(WHAT IS REQUIRED)
From the records below, transcribe only the lines running from the one with "was: melapu" through the one with "in_first: [288, 214]". Keep both of those end lines.

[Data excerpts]
*****

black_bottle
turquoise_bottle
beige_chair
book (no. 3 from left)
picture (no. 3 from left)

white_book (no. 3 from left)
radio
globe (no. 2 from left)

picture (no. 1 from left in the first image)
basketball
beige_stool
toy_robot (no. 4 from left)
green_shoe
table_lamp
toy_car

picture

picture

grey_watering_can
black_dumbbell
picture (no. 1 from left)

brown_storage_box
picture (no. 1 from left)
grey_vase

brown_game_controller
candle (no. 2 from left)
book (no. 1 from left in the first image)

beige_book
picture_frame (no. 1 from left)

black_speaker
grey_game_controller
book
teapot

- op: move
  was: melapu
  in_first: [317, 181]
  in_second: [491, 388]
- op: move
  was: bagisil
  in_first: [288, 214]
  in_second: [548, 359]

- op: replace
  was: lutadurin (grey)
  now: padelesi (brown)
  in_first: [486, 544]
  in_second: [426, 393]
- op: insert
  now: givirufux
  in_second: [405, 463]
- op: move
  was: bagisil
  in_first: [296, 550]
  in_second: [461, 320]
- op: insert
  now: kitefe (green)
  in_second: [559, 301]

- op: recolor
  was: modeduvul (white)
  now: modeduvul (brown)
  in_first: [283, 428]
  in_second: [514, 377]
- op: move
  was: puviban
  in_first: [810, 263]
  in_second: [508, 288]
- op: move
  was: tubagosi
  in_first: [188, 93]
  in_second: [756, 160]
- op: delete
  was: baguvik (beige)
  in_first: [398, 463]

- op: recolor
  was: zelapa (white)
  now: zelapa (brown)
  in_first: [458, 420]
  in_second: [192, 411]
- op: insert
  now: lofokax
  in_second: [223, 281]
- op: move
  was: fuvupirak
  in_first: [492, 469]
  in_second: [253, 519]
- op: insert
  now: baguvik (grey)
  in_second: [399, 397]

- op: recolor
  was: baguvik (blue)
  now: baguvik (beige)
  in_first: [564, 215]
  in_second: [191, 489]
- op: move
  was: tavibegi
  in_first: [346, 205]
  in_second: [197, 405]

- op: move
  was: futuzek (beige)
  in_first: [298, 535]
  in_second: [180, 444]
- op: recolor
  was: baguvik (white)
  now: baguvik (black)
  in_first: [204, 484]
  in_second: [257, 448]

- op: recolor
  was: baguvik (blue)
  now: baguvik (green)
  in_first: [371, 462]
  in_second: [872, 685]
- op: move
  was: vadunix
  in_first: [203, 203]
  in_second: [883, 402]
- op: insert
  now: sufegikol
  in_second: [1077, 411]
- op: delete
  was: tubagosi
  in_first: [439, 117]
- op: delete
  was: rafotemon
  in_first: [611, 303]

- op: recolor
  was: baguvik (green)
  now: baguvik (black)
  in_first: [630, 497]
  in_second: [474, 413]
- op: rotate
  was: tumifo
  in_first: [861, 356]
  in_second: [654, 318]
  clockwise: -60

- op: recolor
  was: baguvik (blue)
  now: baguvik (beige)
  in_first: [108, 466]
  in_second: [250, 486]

*****

(RESULT FOR THIS TASK)
  was: melapu
  in_first: [317, 181]
  in_second: [491, 388]
- op: move
  was: bagisil
  in_first: [288, 214]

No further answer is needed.